*** Opening of PAGE EXCERPT ***
How We Give

How we give is even more important than what we give. We, myself included, too often forget the actual definition of the word give. That definition says that to give means to “freely transfer the possession of something to someone.”

The key word there is “freely.” To me that means to expect nothing in return. Absolutely nothing.

That’s a lot harder to do than it sounds. You may think differently. You may think that you always give without expecting anything in return. But then you don’t send a holiday card to someone next year because they didn’t send you one this year.

Maybe you make a mental note of the value of the graduation gift your son or daughter received from one of your close friends. That determines the approximate value of the gift you’ll give to the kids of that friend.

In cases like that you’re not “freely” giving. You’re making a trade. Your “giving nature” is impacted by what you receive in return.

But maybe you don’t expect anything in return. Except for a bit of recognition or attention for your generous nature. If you expect to be recognized as a giver then you’re expecting something in return.

If you’re expecting something in return it’s not truly giving. Whatever you’ve given it’s certainly not “freely transferred.”

Here’s a little test for you. Do something extra for someone today. Do not let them or anyone else know you did it for them. If you’re like most people, including me, you’ll find the first half of that test far easier to accomplish than the second part. That’s because we have egos and those egos need to be fed. They are hungry little critters.
*** Close of PAGE EXCERPT ***
*** Opening of DATA SHOWN ***
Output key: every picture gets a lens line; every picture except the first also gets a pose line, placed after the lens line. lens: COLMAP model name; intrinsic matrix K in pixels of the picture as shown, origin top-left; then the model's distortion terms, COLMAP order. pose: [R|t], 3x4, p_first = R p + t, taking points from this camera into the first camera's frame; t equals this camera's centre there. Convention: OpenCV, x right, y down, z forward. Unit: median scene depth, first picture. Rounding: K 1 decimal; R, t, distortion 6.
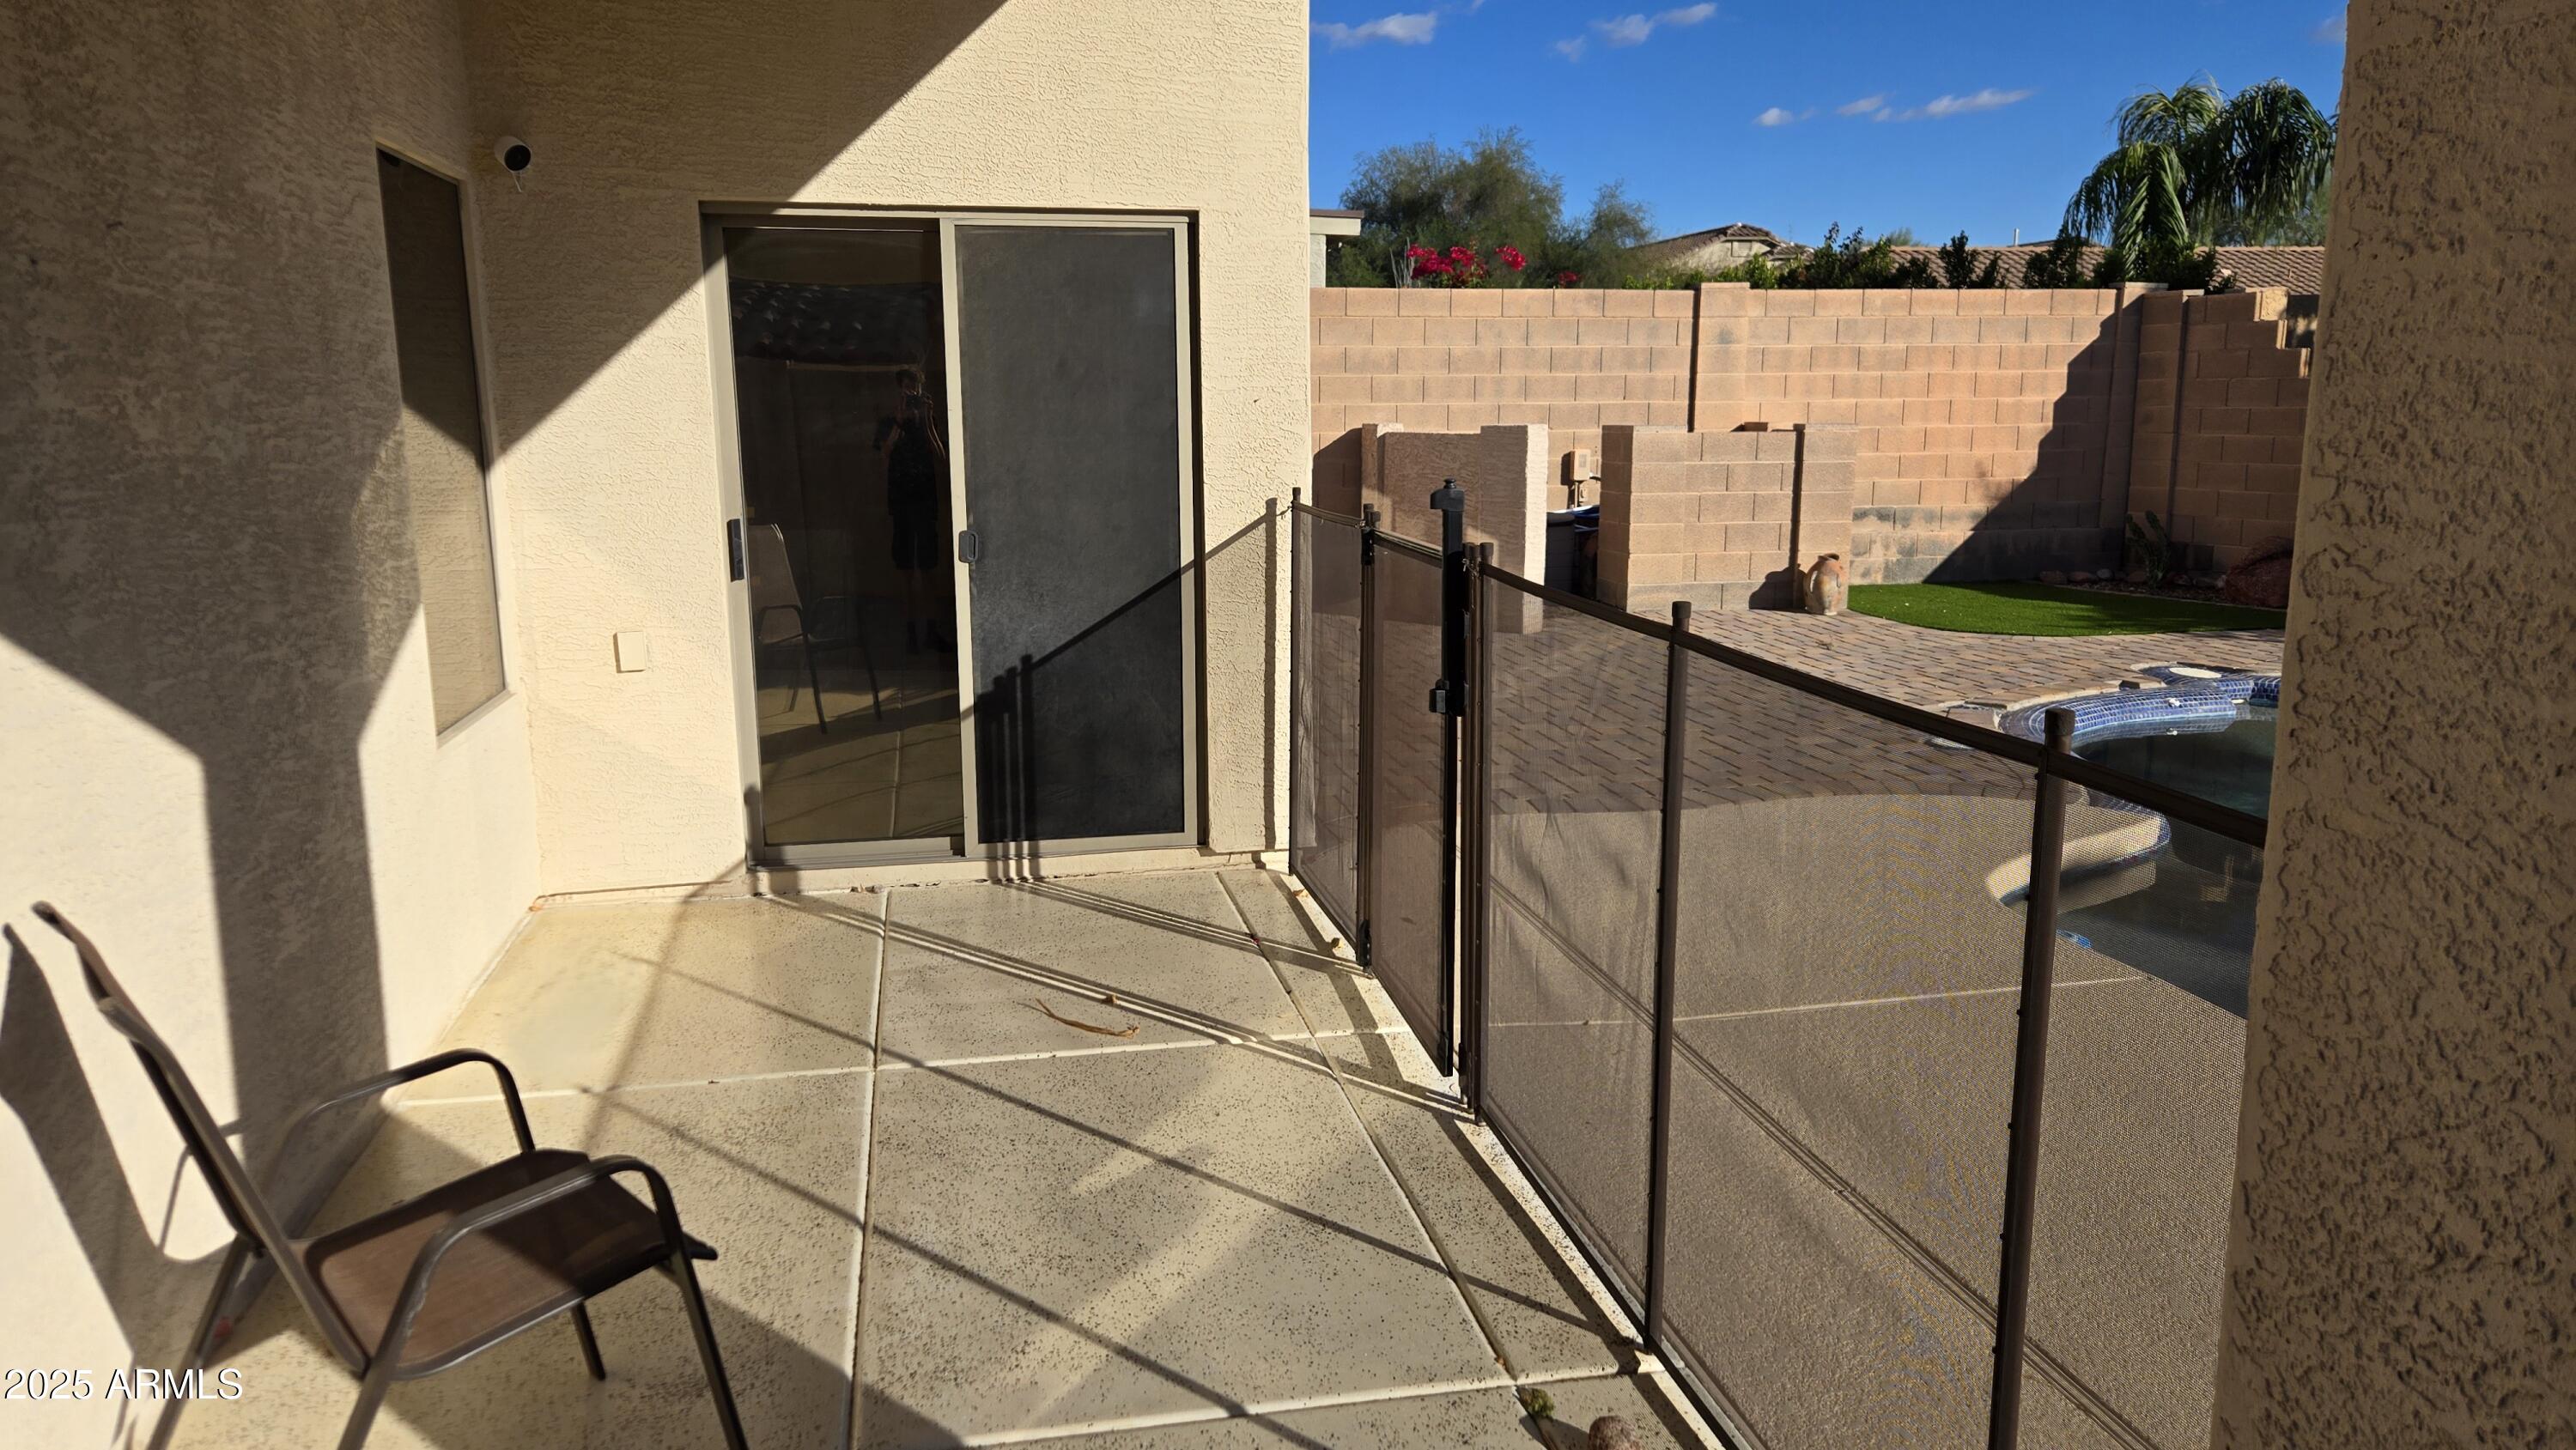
lens RADIAL K [[1697.0, 0, 1293.8], [0, 1697.0, 713.7], [0, 0, 1]] dist [0.081936, -0.066260]
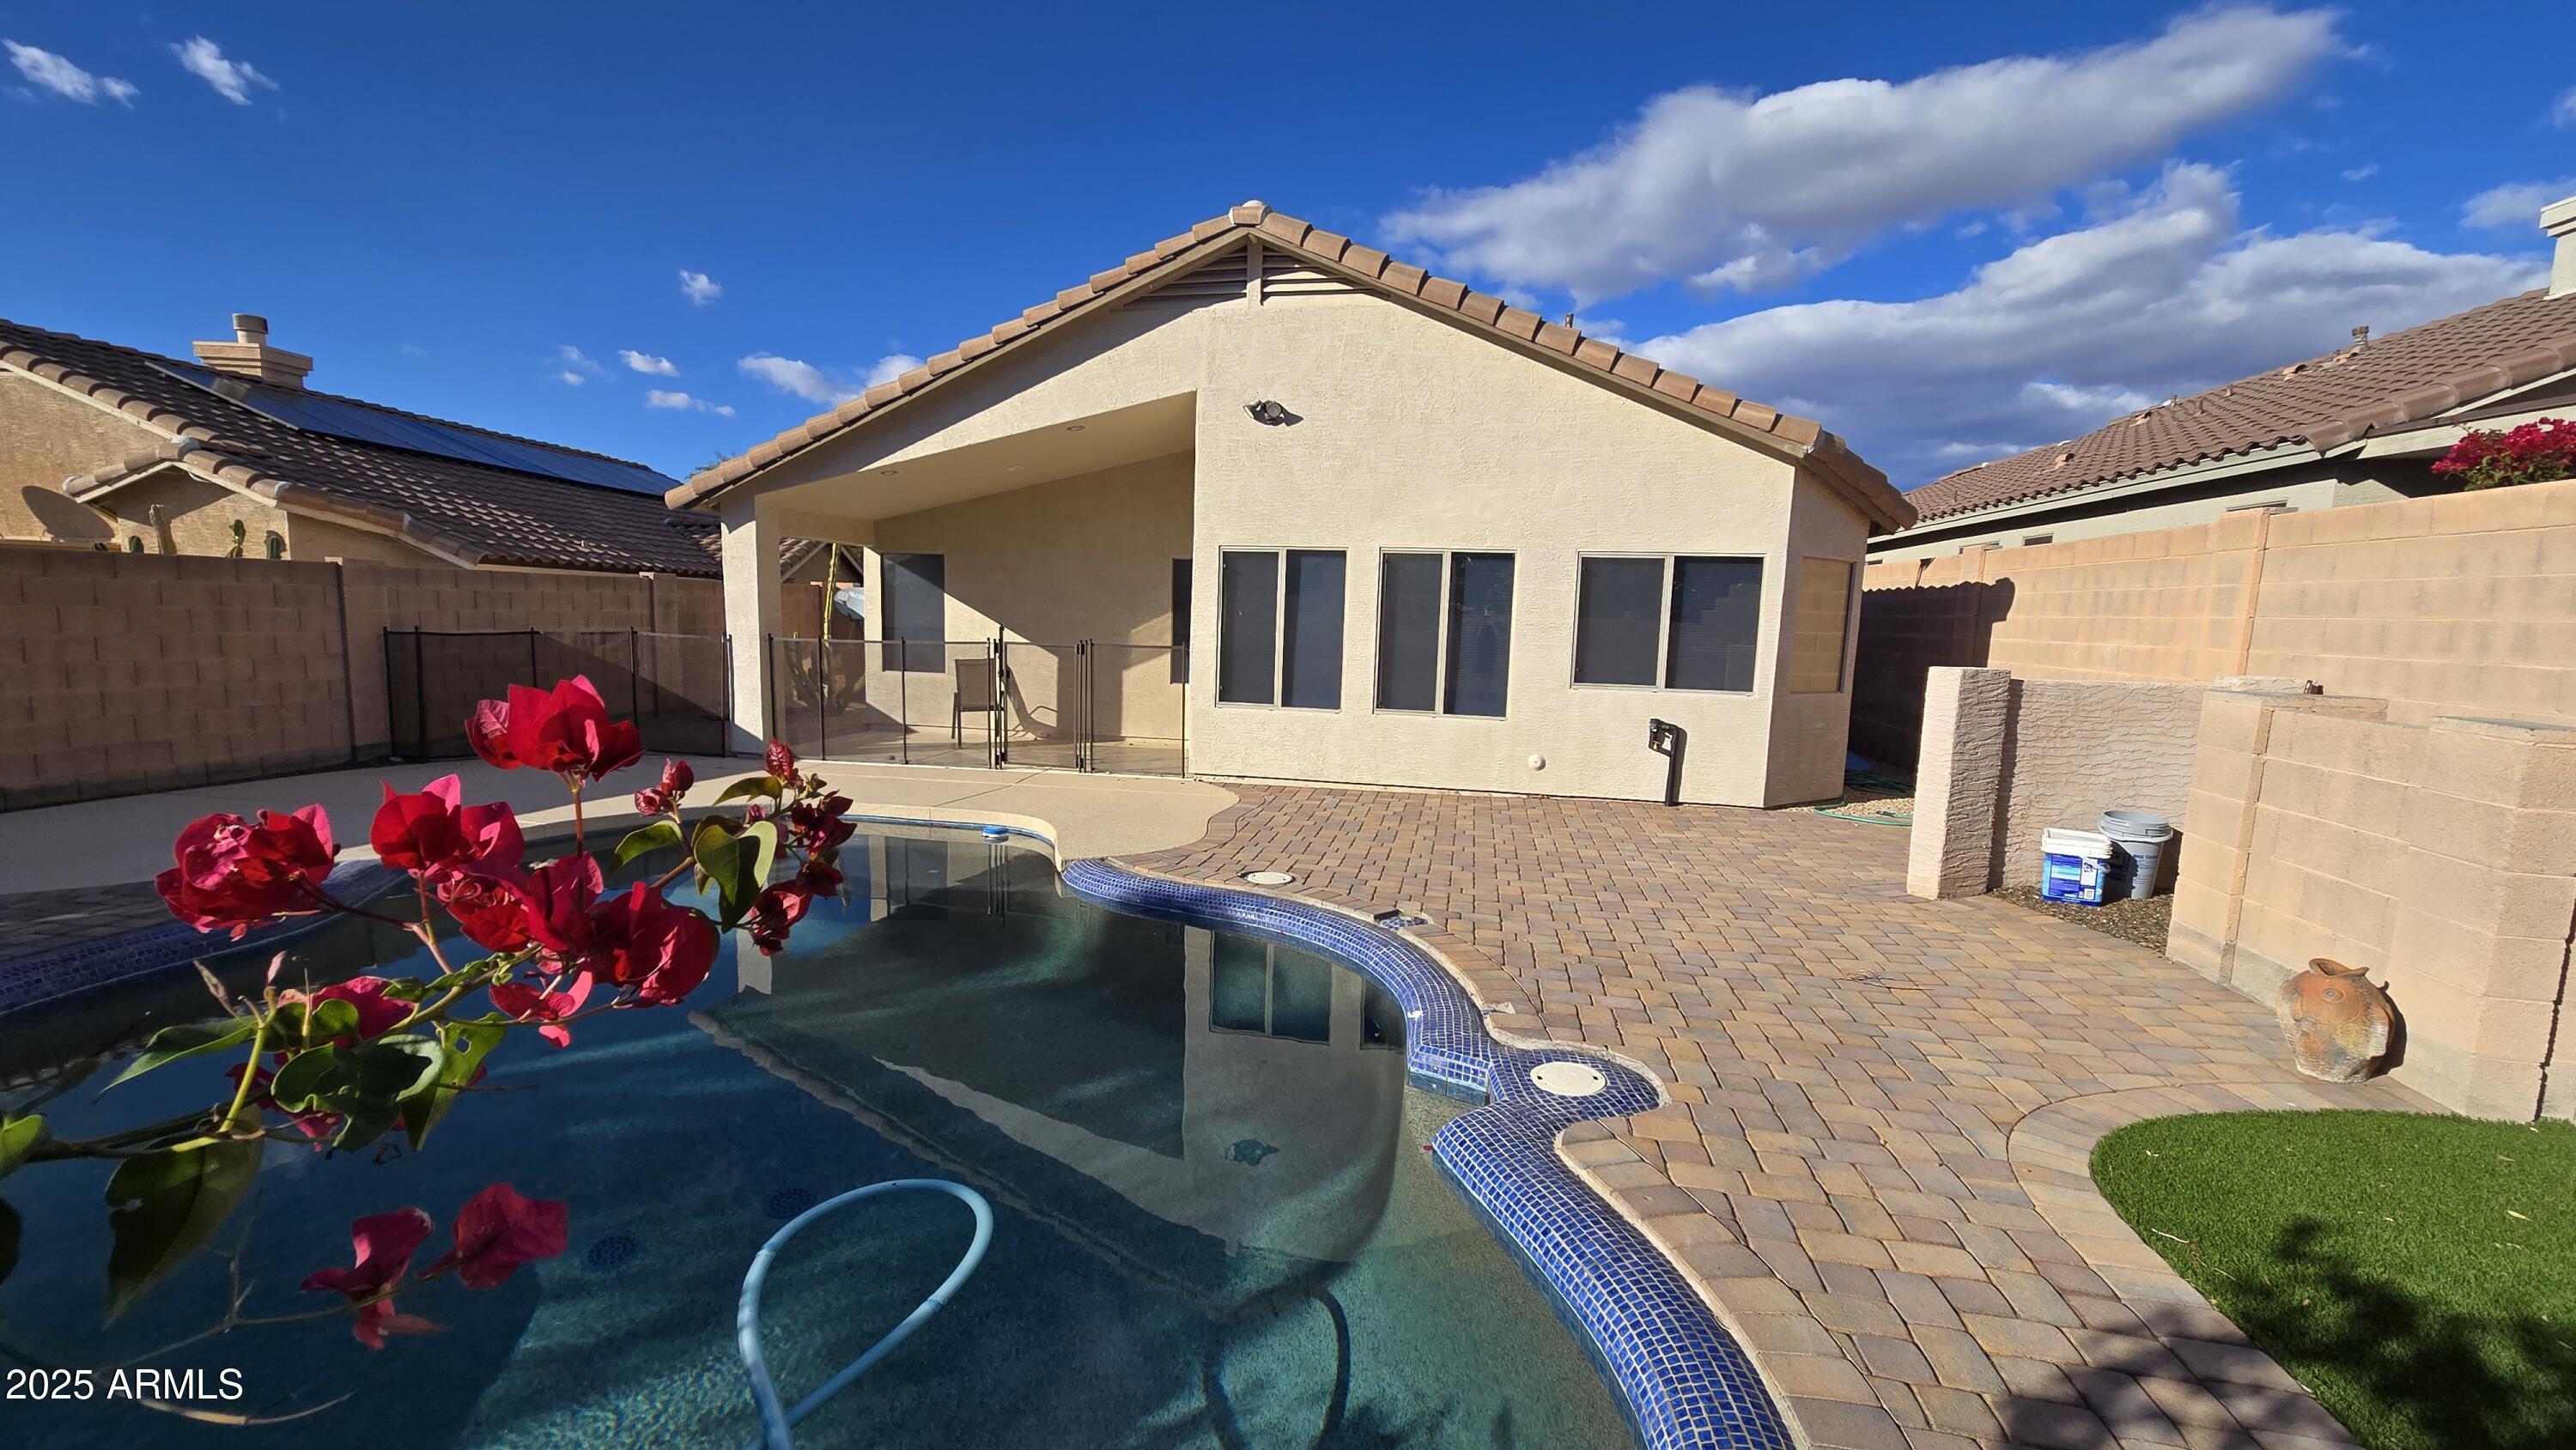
lens RADIAL K [[1063.0, 0, 1281.2], [0, 1063.0, 739.0], [0, 0, 1]] dist [0.001164, -0.000033]
pose [[-0.393886, 0.106188, -0.913005, 0.644191], [-0.193069, 0.961586, 0.195132, -0.141798], [0.898654, 0.253133, -0.358254, 0.724582]]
*** Close of DATA SHOWN ***
## ASSIGNED TASK 1
In the essay on giving, give the passage starting at "The key word" and ending at "receive in return." again, replacing "holiday card" with "birthday card".
## ASSIGNED TASK 2
List every distinct word or phrase that the essay on giving places in quotation marks, naming each one once.
## ASSIGNED TASK 3
Rewrite the paragraph of the essay on giving that begins "Here's a little test for you" as a short list that keeps its main points.

## EXERCISE RESULT 1
The key word there is “freely.” To me that means to expect nothing in return. Absolutely nothing.

That’s a lot harder to do than it sounds. You may think differently. You may think that you always give without expecting anything in return. But then you don’t send a birthday card to someone next year because they didn’t send you one this year.

Maybe you make a mental note of the value of the graduation gift your son or daughter received from one of your close friends. That determines the approximate value of the gift you’ll give to the kids of that friend.

In cases like that you’re not “freely” giving. You’re making a trade. Your “giving nature” is impacted by what you receive in return.

## EXERCISE RESULT 2
- freely transfer the possession of something to someone
- freely
- giving nature
- freely transferred

## EXERCISE RESULT 3
- The test: do something extra for someone today, and let neither them nor anyone else know you did it.
- Most people, the writer included, find the first half of the test far easier than the second.
- The reason is that our egos, "hungry little critters," need to be fed.